Lo que se pide
Copia del texto sobre la economía cubana el fragmento que va desde "Respecto a la" hasta "toda la población.", cambiando "camareros" por "meseros".
---------- Sección del texto ----------
Los «conservadores» argumentan que con la liberalización se pierde el «control» de la economía y se abre la puerta al desembarco de los cubanos de Miami y de otros norteamericanos; y por otra parte, que se produce un aumento de la desigualdad.
El primer argumento pudo tener sentido en el pasado, cuando la dirigencia histórica quería mantener todas las palancas del poder en sus manos -con independencia de los mediocres resultados económicos obtenidos- en la época de la Guerra Fría. Pero esa generación está a punto de desaparecer y los nuevos dirigentes, encabezados por Miguel Díaz Canel, necesitan ganarse la legitimidad en el ejercicio del gobierno. Para ello hay dos caminos: o someterse a unas elecciones -modelo occidental- o lograr éxitos económicos indiscutibles que permitan aumentar el bienestar del pueblo y acabar con la pobreza -modelo chino y vietnamita-. O los dos a la vez, lo que no parece prudente. Pero los éxitos económicos necesitan una nueva oleada de reformas liberalizadoras -de las que merece la pena ocuparse en otro artículo- que completen las ya tomadas. Por otra parte, la «pérdida de control» que sigue a un proceso reformista es muy relativa. En China, que ha sacado a 800 millones de personas de la pobreza en los últimos 40 años y que en 2020 duplicará el PIB per cápita de 2010, se conservan una serie de empresas de propiedad estatal que, aunque muy inferiores en número a las no estatales, mantienen un gran poder en sectores clave, como las comunicaciones, la energía o el sistema financiero.
Respecto a la desigualdad, en Cuba ya se observa entre quienes acceden y no acceden al peso convertible. Pero la actual es una desigualdad perversa, pues desincentiva el empleo en sectores esenciales, como en la enseñanza o la sanidad, y lo incentiva en otros por el mero hecho de permitir el acceso a pesos convertibles, como los relacionados con el turismo. No es infrecuente encontrarse con maestros que ejercen de camareros, con ingenieros que lo hacen de taxistas o de hosteleros y con enfermeras que cuidan a ancianos fuera del sistema sanitario. Las medidas liberalizadoras producen un mayor crecimiento y una mayor desigualdad, pero ésta se combate con políticas fiscales y tributarias de calidad, que redistribuyen recursos y oportunidades entre toda la población.
Mientras las autoridades resuelven el dilema sobre si profundizar en la opción reformista o no en esta nueva etapa de acoso norteamericano, la situación para la ciudadanía es agotadora. Salvo para quienes reciben remesas de sus familiares en el exterior, laboran en el sector turístico, sobreviven con algún trabajo por cuenta propia o cuentan con incentivos en pesos convertibles por ocuparse en lugares considerados estratégicos -como algunas empresas de las Fuerzas Armadas-, la situación es exasperante, sin que resulte posible llegar a fin de mes -si no es «distrayendo» bienes del Estado e intercambiándolos o vendiéndolos en el mercado negro-. Por no hablar de la situación calamitosa que sufren los jubilados mayores si carecen del auxilio de sus familiares. Una pensión de 400 pesos al mes alcanza para los gastos corrientes de la vivienda, como la luz o el agua, y para cubrir los comestibles subsidiados por la libreta de racionamiento, pero no permite ni de lejos costear los bienes alimenticios «por fuera de la libreta» que son necesarios para mantenerse con buena salud. Piénsese que equivalen a 20 pesos cubanos convertibles, la tarifa de un taxi desde La Habana al Aeropuerto José Martí.
---------- Extracto de datos ----------
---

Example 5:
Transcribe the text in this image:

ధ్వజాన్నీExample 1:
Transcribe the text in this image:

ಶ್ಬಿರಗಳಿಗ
----------
Espacio de respuesta
Respecto a la desigualdad, en Cuba ya se observa entre quienes acceden y no acceden al peso convertible. Pero la actual es una desigualdad perversa, pues desincentiva el empleo en sectores esenciales, como en la enseñanza o la sanidad, y lo incentiva en otros por el mero hecho de permitir el acceso a pesos convertibles, como los relacionados con el turismo. No es infrecuente encontrarse con maestros que ejercen de meseros, con ingenieros que lo hacen de taxistas o de hosteleros y con enfermeras que cuidan a ancianos fuera del sistema sanitario. Las medidas liberalizadoras producen un mayor crecimiento y una mayor desigualdad, pero ésta se combate con políticas fiscales y tributarias de calidad, que redistribuyen recursos y oportunidades entre toda la población.